Adding your own dataset#

Transforms in DIRECT currently support only gridded data (data acquired on an equispaced grid). Any compatible dataset should inherit from PyTorch’s dataset class torch.utils.data.Dataset. Follow the steps below:

  • Implement your custom dataset under direct/data/datasets.py following the template:

import pathlib

from torch.utils.data import Dataset

logger = logging.getLogger(__name__)

class MyNewDataset(Dataset):
    """
    Information about the Dataset.
    """

    def __init__(
        self,
        root: pathlib.Path,
        transform: Optional[Callable] = None,
        filenames_filter: Optional[List[PathOrString]] = None,
        text_description: Optional[str] = None,
        ...
    ) -> None:
        """
        Initialize the dataset.

        Parameters
        ----------
        root : pathlib.Path
            Root directory to saved data.
        transform : Optional[Callable]
            Callable function that transforms the loaded data.
        filenames_filter : List
            List of filenames to include in the dataset.
        text_description : str
            Description of dataset, can be useful for logging.
        ...
        ...
        """
        super().__init__()

        self.logger = logging.getLogger(type(self).__name__)
        self.root = root
        self.transform = transform
        if filenames_filter:
            self.logger.info(f"Attempting to load {len(filenames_filter)} filenames from list.")
            filenames = filenames_filter
        else:
            self.logger.info(f"Parsing directory {self.root} for <data_type> files.")
        filenames = list(self.root.glob("*.<data_type>"))
        self.filenames_filter = filenames_filter

        self.text_description = text_description
        self.ndim = # 2 or 3
        self.volume_indices = self.set_volume_indices(...)
        ...

    def set_volume_indices(self, ...):
        ...

    def get_dataset_len(self):
        ...

    def __len__(self):
        return self.get_dataset_len()

    def __getitem__(self, idx: int) -> Dict[str, Any]:
        ...
        sample = ...
        ...
        if self.transform:
            sample = self.transform(sample)
        return sample

Note that the __getitem__ method should output dictionaries which contain keys with values either torch.Tensors or other metadata. Current implemented models and transforms can work with multi-coil two-dimensional data. Therefore, new datasets should split three-dimensional data to slices of two-dimensional data.

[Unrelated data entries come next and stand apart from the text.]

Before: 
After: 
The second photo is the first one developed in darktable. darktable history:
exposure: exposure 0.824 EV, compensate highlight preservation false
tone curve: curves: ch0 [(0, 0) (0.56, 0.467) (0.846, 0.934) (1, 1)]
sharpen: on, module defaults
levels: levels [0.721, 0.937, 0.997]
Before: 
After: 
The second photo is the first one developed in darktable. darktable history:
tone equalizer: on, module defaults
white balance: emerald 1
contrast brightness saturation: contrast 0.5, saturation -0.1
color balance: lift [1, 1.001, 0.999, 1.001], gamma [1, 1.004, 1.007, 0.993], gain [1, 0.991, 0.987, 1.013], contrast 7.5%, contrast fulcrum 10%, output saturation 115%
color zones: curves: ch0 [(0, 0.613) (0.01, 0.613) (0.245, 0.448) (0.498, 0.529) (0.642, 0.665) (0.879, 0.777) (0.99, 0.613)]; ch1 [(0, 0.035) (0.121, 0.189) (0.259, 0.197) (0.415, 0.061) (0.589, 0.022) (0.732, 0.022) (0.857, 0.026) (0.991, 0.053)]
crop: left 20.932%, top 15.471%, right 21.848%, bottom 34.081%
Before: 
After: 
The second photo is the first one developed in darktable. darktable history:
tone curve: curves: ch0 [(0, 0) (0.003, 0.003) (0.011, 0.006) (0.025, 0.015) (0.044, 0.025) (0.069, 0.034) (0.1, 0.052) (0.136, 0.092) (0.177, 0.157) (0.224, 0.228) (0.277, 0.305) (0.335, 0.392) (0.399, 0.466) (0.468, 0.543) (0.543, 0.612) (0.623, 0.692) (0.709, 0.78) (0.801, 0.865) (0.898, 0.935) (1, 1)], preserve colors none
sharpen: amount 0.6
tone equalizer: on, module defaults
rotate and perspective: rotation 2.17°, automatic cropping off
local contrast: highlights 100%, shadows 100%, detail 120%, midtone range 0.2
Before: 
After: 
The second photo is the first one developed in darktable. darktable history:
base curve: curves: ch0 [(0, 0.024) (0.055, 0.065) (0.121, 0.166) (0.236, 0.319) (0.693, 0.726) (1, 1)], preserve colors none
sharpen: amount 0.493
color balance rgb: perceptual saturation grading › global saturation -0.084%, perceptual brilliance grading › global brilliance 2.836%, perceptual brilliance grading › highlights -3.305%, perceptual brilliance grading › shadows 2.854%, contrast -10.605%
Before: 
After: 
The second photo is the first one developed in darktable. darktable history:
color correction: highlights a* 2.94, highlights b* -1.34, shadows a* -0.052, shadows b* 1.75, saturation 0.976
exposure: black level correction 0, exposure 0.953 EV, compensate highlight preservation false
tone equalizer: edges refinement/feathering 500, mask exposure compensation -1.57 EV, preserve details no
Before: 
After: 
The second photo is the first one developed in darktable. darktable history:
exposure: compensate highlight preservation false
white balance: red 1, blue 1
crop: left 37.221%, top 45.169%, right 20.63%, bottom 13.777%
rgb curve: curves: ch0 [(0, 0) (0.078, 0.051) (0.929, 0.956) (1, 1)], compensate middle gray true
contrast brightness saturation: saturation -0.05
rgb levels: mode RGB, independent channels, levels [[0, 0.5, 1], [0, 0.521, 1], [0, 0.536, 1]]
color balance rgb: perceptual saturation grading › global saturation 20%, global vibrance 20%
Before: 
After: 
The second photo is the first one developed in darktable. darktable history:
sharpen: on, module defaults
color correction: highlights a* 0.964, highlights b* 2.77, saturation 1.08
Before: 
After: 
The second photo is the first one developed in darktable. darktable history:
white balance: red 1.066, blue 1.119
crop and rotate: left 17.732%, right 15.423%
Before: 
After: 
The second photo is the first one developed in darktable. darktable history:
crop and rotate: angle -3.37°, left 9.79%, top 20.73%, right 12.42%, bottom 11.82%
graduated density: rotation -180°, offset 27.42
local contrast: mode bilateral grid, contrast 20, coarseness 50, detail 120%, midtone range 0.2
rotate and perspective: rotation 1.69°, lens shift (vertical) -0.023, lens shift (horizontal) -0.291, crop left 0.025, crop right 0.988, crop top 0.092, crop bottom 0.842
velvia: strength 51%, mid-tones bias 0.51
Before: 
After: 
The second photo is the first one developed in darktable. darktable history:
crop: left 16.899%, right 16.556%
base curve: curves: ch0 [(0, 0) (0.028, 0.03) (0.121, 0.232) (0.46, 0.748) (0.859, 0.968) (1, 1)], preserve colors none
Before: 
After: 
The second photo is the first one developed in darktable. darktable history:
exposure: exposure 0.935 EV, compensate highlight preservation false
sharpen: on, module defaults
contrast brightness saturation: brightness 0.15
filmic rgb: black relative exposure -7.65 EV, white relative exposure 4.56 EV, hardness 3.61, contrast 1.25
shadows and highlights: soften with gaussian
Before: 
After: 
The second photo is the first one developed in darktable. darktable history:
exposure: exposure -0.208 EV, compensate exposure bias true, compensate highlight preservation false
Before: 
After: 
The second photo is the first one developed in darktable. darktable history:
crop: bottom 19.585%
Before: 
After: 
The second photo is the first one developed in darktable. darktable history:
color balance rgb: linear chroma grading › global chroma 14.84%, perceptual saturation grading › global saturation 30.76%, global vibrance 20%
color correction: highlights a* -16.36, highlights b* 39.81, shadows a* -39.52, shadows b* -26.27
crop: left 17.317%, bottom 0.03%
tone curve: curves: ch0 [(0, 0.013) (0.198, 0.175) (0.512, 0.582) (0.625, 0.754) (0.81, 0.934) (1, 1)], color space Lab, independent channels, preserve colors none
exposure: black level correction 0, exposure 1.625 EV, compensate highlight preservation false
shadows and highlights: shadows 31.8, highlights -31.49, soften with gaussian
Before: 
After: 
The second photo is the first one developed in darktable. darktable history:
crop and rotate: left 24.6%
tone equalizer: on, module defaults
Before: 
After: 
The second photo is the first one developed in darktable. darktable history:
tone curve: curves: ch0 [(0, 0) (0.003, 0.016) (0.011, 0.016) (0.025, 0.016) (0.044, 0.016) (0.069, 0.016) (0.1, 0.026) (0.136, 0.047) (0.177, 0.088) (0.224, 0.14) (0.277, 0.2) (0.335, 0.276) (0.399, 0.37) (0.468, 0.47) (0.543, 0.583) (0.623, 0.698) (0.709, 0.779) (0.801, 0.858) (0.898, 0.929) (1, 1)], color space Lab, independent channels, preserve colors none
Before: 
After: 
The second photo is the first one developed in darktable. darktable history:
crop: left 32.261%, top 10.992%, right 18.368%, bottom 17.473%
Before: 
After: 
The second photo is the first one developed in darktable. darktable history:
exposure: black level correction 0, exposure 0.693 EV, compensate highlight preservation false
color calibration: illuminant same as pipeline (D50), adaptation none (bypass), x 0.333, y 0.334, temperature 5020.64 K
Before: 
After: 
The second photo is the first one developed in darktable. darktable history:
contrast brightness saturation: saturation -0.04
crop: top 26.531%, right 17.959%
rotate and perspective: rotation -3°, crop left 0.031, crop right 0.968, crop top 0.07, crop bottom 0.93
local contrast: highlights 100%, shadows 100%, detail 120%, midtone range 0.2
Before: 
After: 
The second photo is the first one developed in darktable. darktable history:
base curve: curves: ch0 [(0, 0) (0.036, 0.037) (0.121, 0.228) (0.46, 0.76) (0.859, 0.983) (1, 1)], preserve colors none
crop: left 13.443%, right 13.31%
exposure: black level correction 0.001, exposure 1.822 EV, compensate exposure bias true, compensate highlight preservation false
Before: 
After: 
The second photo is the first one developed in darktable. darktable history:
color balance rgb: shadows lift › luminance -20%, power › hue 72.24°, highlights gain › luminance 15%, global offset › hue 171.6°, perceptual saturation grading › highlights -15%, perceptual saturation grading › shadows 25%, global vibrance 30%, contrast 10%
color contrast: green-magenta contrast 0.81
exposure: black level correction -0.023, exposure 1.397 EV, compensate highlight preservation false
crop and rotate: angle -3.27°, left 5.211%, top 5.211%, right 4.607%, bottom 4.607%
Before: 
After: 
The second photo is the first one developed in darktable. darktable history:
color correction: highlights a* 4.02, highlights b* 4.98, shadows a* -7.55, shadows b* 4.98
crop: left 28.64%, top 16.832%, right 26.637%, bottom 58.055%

  • Register the new dataset in direct/data/datasets_config.py

...

@dataclass
class MyDatasetConfig(BaseConfig):
    ...
    name: str = "MyNew"
    transforms: BaseConfig = TransformsConfig()
    text_description: Optional[str] = None
    ...
  • To use your dataset, you have to request it in the config.yaml file. The following shows an example for training.

training:
    datasets:
    -   name: MyNew
        lists:
            - <list_1_name>.lst
            - <list_2_name>.lst
            - ...
        transforms:
            ...
            masking:
                ...
        ...